INSTRUCTION: From the line containing "impostas pelo Império" to the line containing "تمرین در خانه" in the records below, set down every line exactly as it stands, both ends included, and skip the pictures.

◆ ◆ ◆ ◆

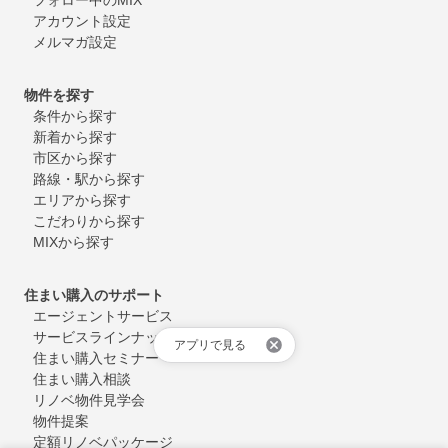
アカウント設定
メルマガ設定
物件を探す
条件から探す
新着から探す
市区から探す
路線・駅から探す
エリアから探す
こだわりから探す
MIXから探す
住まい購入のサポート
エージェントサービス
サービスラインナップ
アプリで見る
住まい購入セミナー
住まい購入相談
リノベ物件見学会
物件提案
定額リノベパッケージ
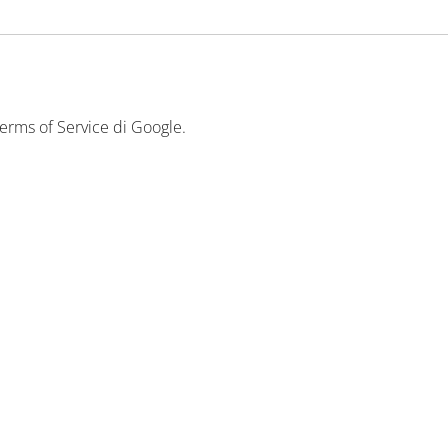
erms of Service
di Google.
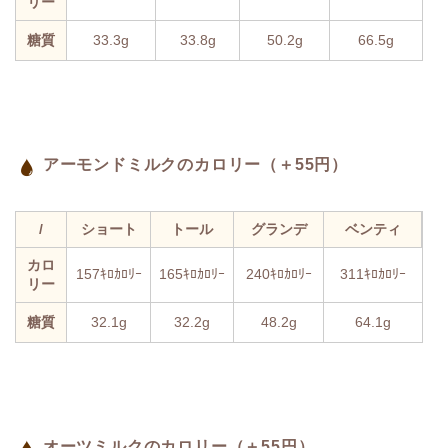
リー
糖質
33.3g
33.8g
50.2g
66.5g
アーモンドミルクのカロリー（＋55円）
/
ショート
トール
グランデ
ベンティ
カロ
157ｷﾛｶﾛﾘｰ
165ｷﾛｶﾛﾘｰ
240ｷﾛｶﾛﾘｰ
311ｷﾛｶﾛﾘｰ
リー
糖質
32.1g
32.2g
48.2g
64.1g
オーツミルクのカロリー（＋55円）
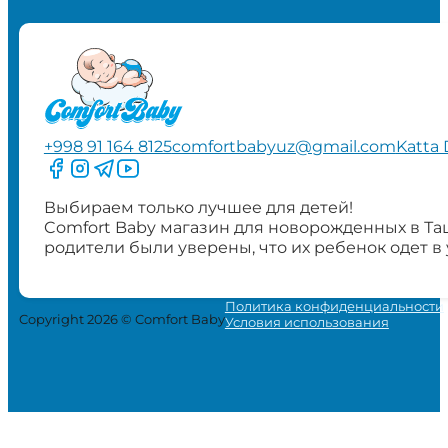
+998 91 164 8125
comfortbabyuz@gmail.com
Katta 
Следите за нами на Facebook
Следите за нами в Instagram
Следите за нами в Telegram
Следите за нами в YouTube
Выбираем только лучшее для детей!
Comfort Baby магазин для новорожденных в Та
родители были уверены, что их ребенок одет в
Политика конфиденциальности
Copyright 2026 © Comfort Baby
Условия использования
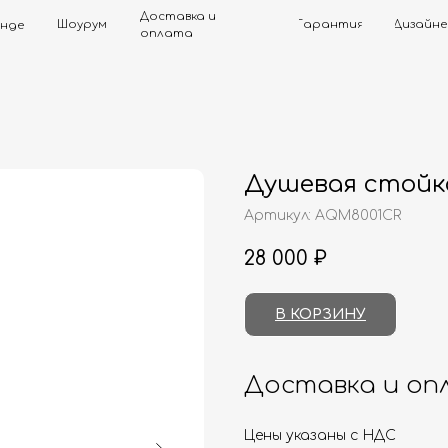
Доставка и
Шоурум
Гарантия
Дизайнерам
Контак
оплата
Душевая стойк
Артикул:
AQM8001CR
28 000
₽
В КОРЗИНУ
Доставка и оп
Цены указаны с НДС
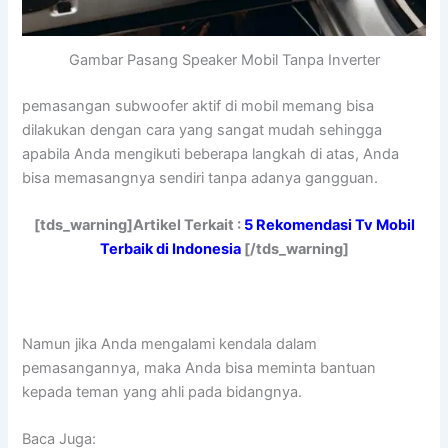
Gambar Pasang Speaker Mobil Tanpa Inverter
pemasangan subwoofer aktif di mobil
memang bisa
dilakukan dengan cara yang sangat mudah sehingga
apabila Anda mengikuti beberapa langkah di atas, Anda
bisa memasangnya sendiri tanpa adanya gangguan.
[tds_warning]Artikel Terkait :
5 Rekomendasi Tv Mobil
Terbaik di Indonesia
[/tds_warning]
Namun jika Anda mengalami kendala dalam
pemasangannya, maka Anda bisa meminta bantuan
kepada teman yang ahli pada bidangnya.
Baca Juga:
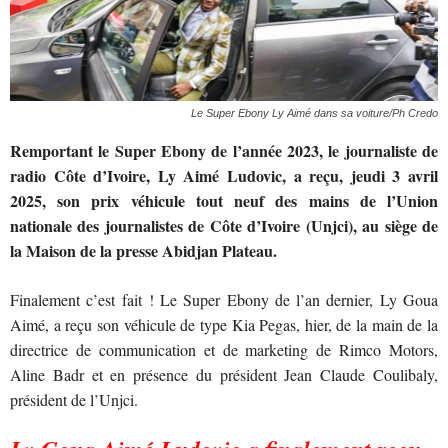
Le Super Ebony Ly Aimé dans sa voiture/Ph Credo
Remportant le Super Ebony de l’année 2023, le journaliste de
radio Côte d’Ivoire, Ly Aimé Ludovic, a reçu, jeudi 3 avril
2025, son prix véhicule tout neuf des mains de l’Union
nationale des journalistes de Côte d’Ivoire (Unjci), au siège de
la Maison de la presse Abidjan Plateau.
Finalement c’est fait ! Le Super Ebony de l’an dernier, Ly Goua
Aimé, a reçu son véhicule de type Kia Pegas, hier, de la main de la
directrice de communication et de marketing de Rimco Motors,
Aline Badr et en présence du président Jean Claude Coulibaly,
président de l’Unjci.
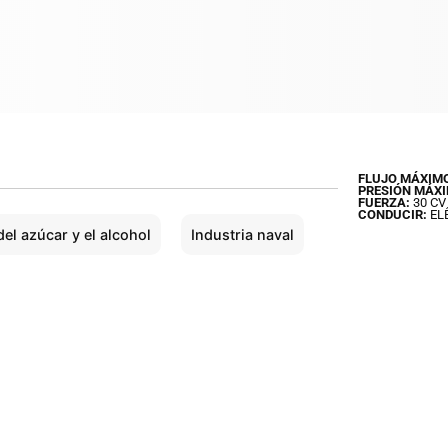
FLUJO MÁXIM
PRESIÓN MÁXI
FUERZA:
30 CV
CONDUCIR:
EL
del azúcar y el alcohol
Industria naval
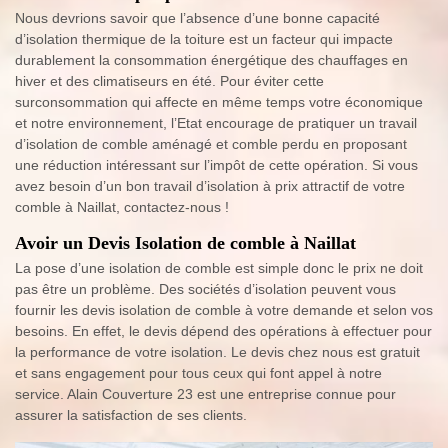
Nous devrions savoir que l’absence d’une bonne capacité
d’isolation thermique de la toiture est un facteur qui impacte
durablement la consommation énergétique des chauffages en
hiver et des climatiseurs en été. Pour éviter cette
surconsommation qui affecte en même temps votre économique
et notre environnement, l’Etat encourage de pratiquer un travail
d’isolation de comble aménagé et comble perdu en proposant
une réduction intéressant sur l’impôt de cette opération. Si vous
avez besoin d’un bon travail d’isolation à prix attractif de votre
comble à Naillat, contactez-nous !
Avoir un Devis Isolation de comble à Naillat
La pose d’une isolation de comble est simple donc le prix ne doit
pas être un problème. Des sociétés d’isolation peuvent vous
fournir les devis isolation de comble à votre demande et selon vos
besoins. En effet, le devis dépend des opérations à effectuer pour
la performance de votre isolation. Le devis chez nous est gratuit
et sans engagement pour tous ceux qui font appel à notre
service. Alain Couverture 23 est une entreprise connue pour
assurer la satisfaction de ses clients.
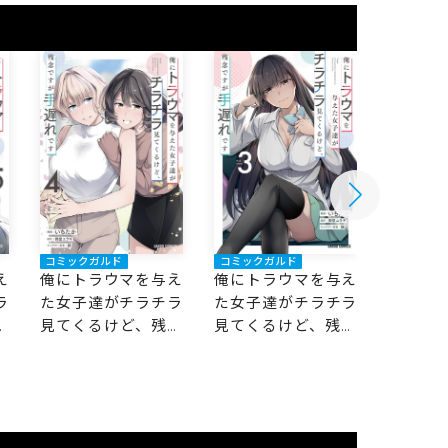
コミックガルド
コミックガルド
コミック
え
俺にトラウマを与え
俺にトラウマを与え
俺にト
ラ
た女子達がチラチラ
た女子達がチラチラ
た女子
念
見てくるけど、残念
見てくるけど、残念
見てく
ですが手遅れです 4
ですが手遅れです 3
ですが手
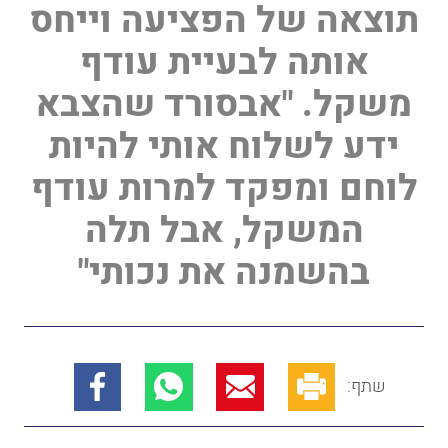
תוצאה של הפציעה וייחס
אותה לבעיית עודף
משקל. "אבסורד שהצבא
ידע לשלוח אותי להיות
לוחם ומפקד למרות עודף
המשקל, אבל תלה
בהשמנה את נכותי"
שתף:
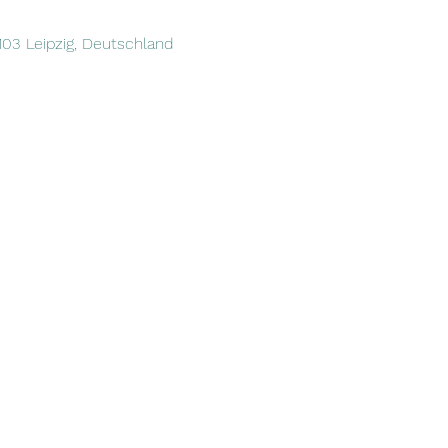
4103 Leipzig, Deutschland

◆ ◆ ◆ ◆

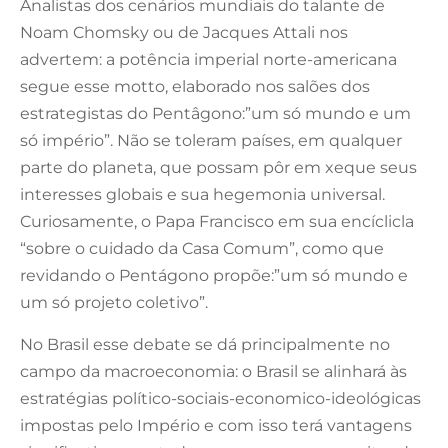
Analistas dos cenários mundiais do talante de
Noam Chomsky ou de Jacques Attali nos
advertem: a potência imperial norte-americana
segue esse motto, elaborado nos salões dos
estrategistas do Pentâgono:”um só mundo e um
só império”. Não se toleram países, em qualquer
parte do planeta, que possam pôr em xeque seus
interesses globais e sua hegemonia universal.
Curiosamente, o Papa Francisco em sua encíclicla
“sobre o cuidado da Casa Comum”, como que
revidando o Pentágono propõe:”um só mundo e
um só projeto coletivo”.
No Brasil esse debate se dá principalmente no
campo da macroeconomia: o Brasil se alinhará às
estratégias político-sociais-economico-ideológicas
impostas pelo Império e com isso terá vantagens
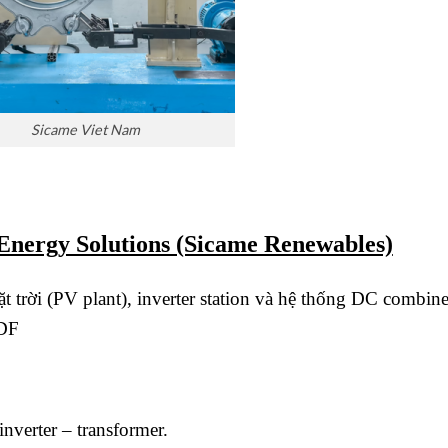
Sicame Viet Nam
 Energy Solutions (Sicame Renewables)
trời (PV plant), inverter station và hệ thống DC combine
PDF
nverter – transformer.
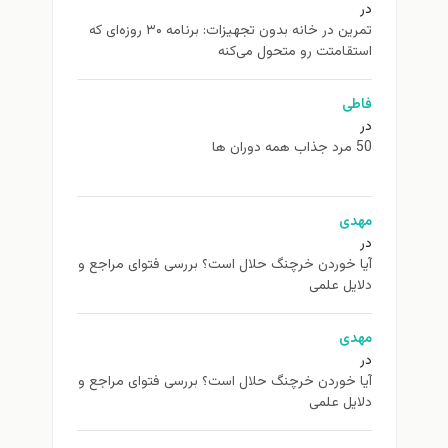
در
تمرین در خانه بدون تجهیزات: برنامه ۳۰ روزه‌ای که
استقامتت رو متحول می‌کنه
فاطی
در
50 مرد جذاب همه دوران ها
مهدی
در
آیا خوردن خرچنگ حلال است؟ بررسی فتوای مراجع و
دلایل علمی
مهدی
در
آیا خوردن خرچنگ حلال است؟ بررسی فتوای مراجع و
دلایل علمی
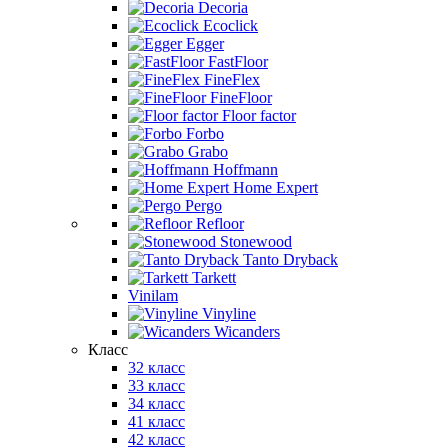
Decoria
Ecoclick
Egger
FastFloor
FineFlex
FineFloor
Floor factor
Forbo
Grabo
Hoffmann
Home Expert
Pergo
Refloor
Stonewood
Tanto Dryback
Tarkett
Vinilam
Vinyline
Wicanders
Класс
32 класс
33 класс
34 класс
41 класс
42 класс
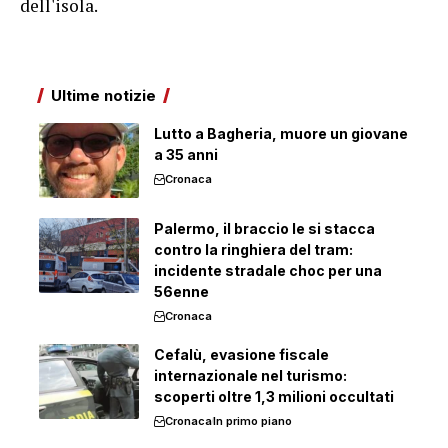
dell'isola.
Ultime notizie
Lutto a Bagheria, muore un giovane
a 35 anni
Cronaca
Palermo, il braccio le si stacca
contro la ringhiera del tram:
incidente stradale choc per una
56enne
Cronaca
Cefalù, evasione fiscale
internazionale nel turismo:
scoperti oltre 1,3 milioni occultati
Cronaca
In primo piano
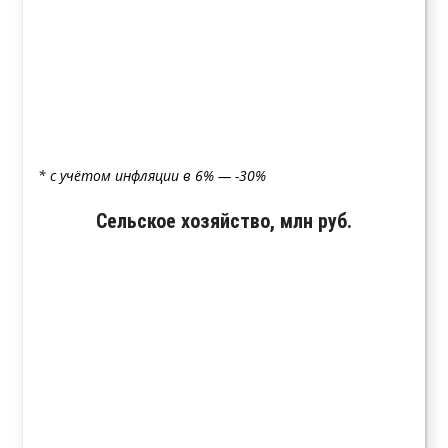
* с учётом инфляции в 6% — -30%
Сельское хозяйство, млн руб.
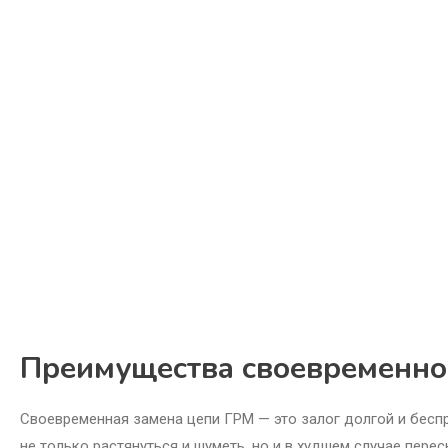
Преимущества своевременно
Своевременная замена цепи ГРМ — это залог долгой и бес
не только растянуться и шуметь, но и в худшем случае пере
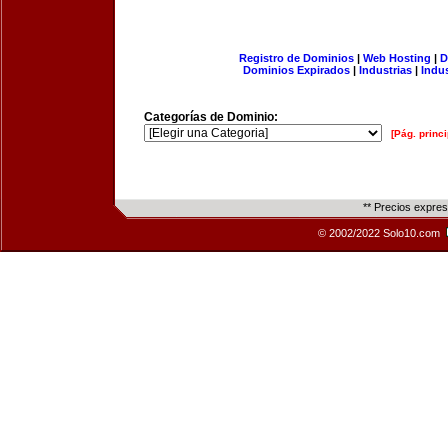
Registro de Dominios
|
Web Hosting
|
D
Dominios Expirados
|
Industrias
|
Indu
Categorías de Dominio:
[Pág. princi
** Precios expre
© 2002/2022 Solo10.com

◆ ◆ ◆ ◆

SOLUTION TO THIS TASK:
impostas pelo Império e com isso terá vantagens
Sicame Viet Nam
 Energy Solutions (Sicame Renewables)
trời (PV plant), inverter station và hệ thống DC combine
PDF
nverter – transformer.
در
تمرین در خانه بدون تجهیزات: برنامه ۳۰ روزه‌ای که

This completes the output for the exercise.